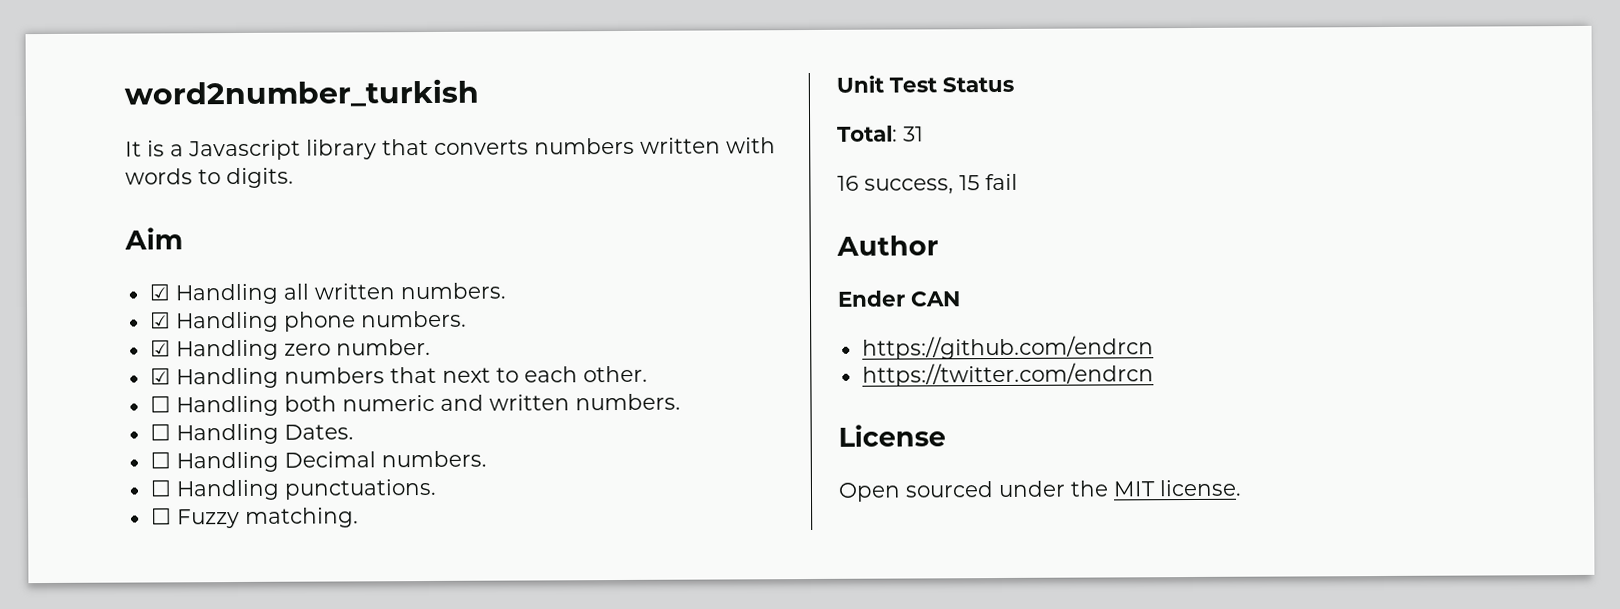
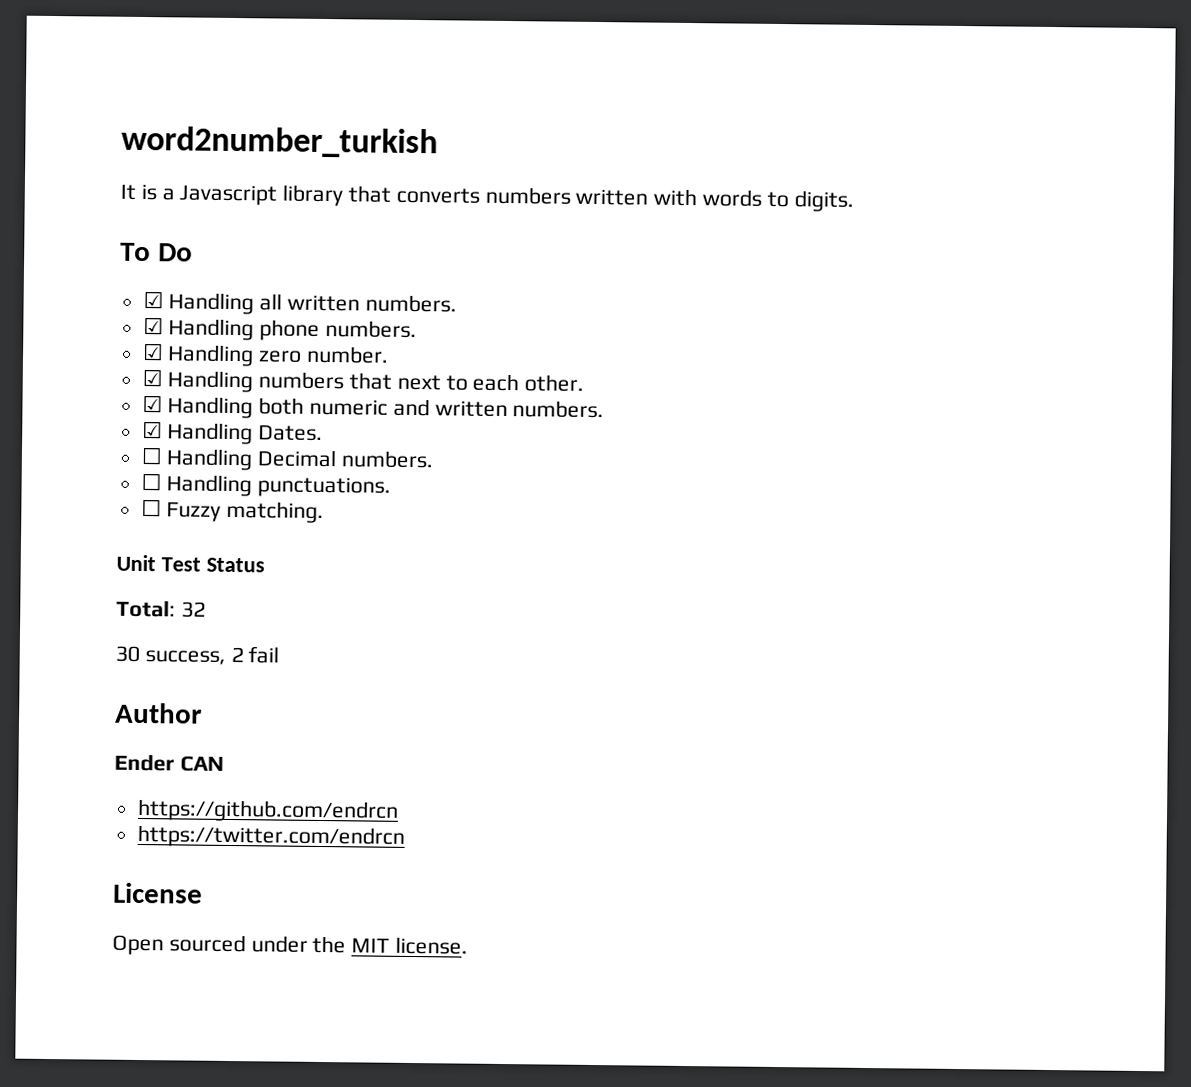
[124,227,183,250] Aim -> [120,242,193,262] To Do
[149,395,171,413] ☐ -> [141,395,163,413] ☑
[149,423,171,441] ☐ -> [141,420,163,439] ☑
[903,126,924,142] [837,175,980,195] 31 // 16 success, 15 -> [180,601,206,618] [115,645,244,665] 32 // 30 success, 2

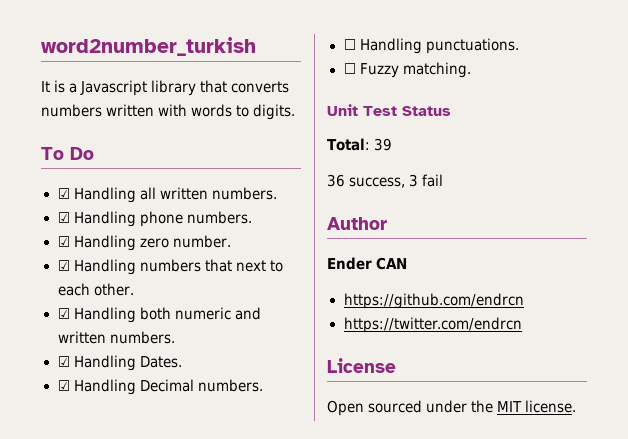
[140,446,163,465] ☐ -> [57,380,70,391] ☑
[180,601,206,618] [115,645,244,665] 32 // 30 success, 2 -> [374,138,393,151] [327,174,419,188] 39 // 36 success, 3

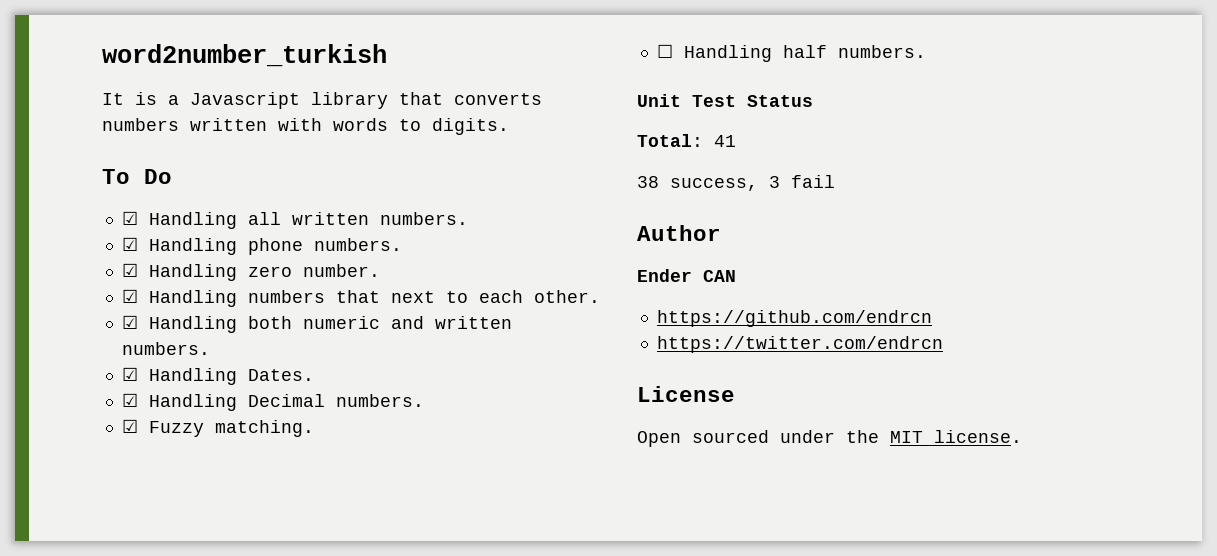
(263, 385) none -> [121,419,314,437] // ☑ Fuzzy matching.
[425,38,519,54] [343,62,471,78] punctuations. // ☐ Fuzzy matching. -> [782,45,926,58] half numbers.
[374,138,393,151] [327,174,345,187] 39 // 36 -> [714,135,736,147] [637,176,659,188] 41 // 38

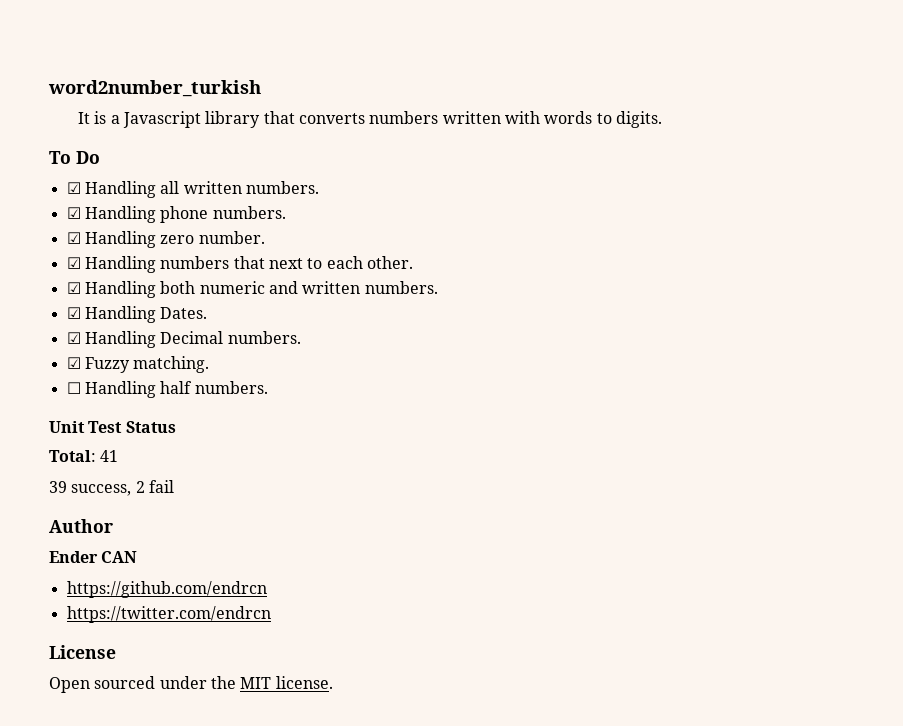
[637,176,780,191] 38 success, 3 -> [49,481,145,496] 39 success, 2

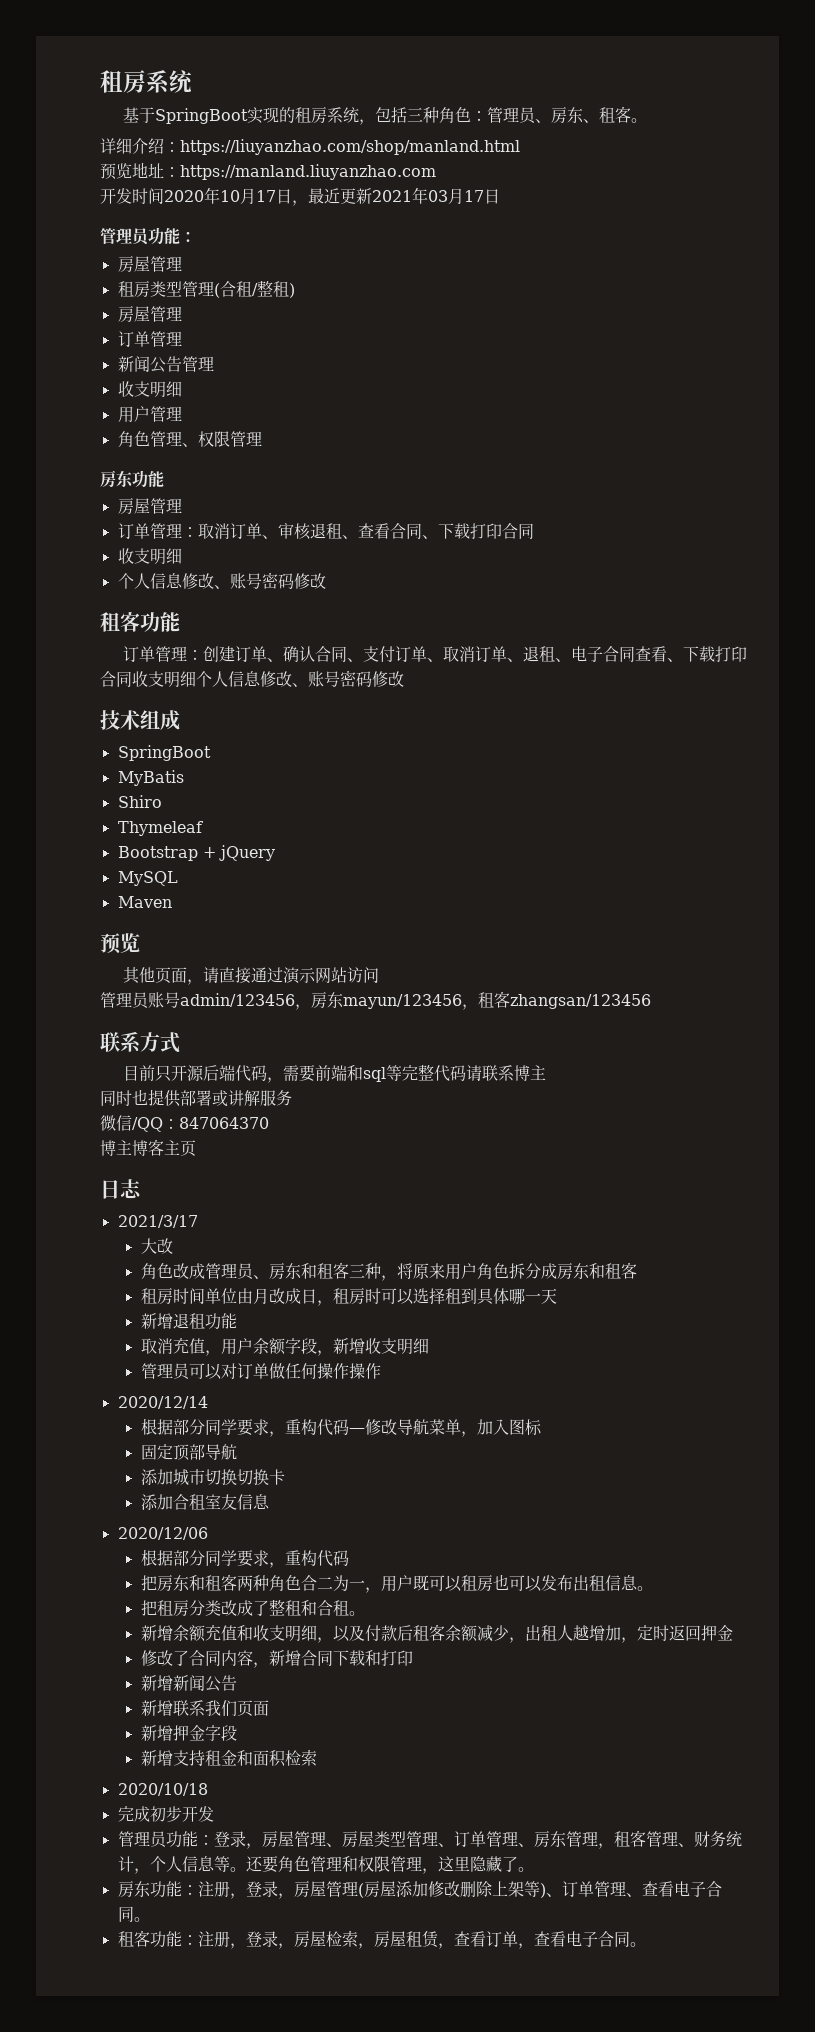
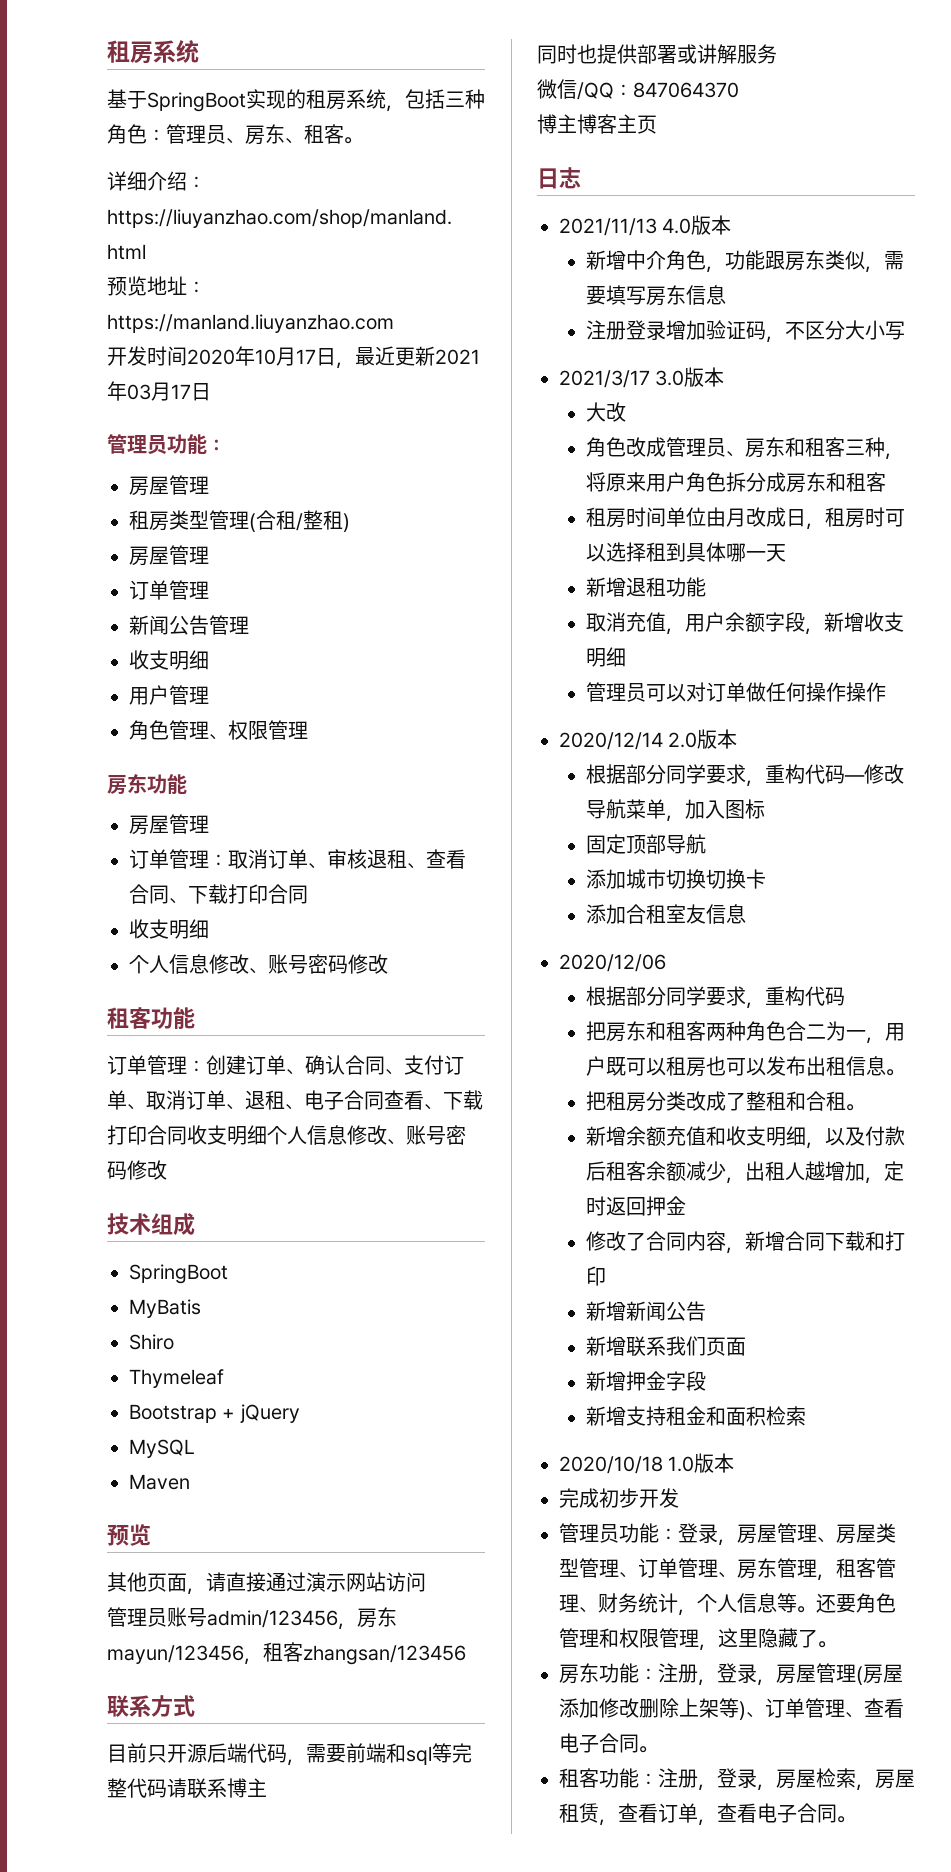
(142, 1189) none -> [559,215,732,236] [585,250,904,273] [585,285,726,306] [585,320,905,343] // 2021/11/13 4.0版本 // 新增中介角色，功能跟房东类似，需要填写房东信息 // 注册登录增加验证码，不区分大小写
(198, 1221) none -> [655,367,725,387] 3.0版本
(208, 1402) none -> [668,729,738,749] 2.0版本
(208, 1789) none -> [668,1453,735,1473] 1.0版本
· · · · · · ·
Exercise requirements: What is needed is an exact copy of every line from the one with "[180,601,206,618] [115,645,244,665] 32 // 30 success, 2 ->" to the end of the listing above, with the pictures left out.

Exercise answer:
[180,601,206,618] [115,645,244,665] 32 // 30 success, 2 -> [374,138,393,151] [327,174,419,188] 39 // 36 success, 3

(263, 385) none -> [121,419,314,437] // ☑ Fuzzy matching.
[425,38,519,54] [343,62,471,78] punctuations. // ☐ Fuzzy matching. -> [782,45,926,58] half numbers.
[374,138,393,151] [327,174,345,187] 39 // 36 -> [714,135,736,147] [637,176,659,188] 41 // 38

[637,176,780,191] 38 success, 3 -> [49,481,145,496] 39 success, 2

(142, 1189) none -> [559,215,732,236] [585,250,904,273] [585,285,726,306] [585,320,905,343] // 2021/11/13 4.0版本 // 新增中介角色，功能跟房东类似，需要填写房东信息 // 注册登录增加验证码，不区分大小写
(198, 1221) none -> [655,367,725,387] 3.0版本
(208, 1402) none -> [668,729,738,749] 2.0版本
(208, 1789) none -> [668,1453,735,1473] 1.0版本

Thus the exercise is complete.